(Collected data entries)
·····

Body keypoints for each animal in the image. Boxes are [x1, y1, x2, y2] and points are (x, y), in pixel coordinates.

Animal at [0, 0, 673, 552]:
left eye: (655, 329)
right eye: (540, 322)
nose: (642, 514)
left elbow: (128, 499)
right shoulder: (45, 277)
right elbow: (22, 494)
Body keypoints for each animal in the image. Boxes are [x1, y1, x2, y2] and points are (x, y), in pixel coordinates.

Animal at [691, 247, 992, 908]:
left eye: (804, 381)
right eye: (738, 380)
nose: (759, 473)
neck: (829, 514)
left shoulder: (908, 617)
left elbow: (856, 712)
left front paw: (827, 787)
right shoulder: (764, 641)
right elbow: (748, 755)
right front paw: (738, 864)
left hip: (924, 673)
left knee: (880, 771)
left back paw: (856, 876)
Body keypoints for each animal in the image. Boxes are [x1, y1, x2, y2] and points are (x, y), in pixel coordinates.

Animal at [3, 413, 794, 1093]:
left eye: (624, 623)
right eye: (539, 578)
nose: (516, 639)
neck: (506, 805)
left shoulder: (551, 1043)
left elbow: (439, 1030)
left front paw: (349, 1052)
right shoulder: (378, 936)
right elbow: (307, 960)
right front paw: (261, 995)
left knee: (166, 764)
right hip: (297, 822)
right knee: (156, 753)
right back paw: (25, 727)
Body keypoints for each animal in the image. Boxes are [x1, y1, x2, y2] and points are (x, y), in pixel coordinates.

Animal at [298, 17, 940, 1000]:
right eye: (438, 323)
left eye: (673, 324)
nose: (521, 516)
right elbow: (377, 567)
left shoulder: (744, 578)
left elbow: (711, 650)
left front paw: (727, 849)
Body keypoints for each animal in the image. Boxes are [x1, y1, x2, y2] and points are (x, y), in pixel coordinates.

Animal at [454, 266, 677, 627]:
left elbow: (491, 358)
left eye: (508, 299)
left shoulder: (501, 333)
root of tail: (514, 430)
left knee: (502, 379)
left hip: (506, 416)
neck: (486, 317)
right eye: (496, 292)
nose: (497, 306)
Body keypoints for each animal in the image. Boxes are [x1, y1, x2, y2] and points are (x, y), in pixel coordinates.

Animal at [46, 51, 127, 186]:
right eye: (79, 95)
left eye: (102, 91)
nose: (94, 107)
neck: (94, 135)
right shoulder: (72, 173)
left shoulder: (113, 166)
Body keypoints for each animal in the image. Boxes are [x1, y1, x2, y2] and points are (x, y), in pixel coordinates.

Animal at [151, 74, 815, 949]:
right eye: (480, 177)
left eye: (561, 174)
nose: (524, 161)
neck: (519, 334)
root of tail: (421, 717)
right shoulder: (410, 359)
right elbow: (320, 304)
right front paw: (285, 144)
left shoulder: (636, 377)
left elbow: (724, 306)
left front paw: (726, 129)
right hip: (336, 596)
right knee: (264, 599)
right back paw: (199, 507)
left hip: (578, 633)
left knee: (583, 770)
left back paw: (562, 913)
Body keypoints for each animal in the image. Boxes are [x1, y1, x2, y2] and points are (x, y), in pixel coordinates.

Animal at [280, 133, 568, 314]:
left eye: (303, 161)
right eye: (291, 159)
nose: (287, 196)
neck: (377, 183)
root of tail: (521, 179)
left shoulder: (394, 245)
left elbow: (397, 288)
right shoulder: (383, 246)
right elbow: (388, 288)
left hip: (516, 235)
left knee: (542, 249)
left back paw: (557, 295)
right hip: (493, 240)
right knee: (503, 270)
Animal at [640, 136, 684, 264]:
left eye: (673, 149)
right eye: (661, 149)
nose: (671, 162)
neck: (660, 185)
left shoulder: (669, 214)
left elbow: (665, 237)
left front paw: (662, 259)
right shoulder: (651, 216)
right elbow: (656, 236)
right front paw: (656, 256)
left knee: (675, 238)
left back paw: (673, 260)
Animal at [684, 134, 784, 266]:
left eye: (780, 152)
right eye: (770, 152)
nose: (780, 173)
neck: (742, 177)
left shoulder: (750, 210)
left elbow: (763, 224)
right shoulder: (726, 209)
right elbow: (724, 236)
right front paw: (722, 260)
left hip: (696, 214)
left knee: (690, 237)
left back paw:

·····

| Exercise aim |
Find the line that contains "right knee: (503, 270)". Repeat it and every line after it, exactly as written, up to and including the last line of the records above.

| Completed exercise |
right knee: (503, 270)
Animal at [640, 136, 684, 264]:
left eye: (673, 149)
right eye: (661, 149)
nose: (671, 162)
neck: (660, 185)
left shoulder: (669, 214)
left elbow: (665, 237)
left front paw: (662, 259)
right shoulder: (651, 216)
right elbow: (656, 236)
right front paw: (656, 256)
left knee: (675, 238)
left back paw: (673, 260)
Animal at [684, 134, 784, 266]:
left eye: (780, 152)
right eye: (770, 152)
nose: (780, 173)
neck: (742, 177)
left shoulder: (750, 210)
left elbow: (763, 224)
right shoulder: (726, 209)
right elbow: (724, 236)
right front paw: (722, 260)
left hip: (696, 214)
left knee: (690, 237)
left back paw:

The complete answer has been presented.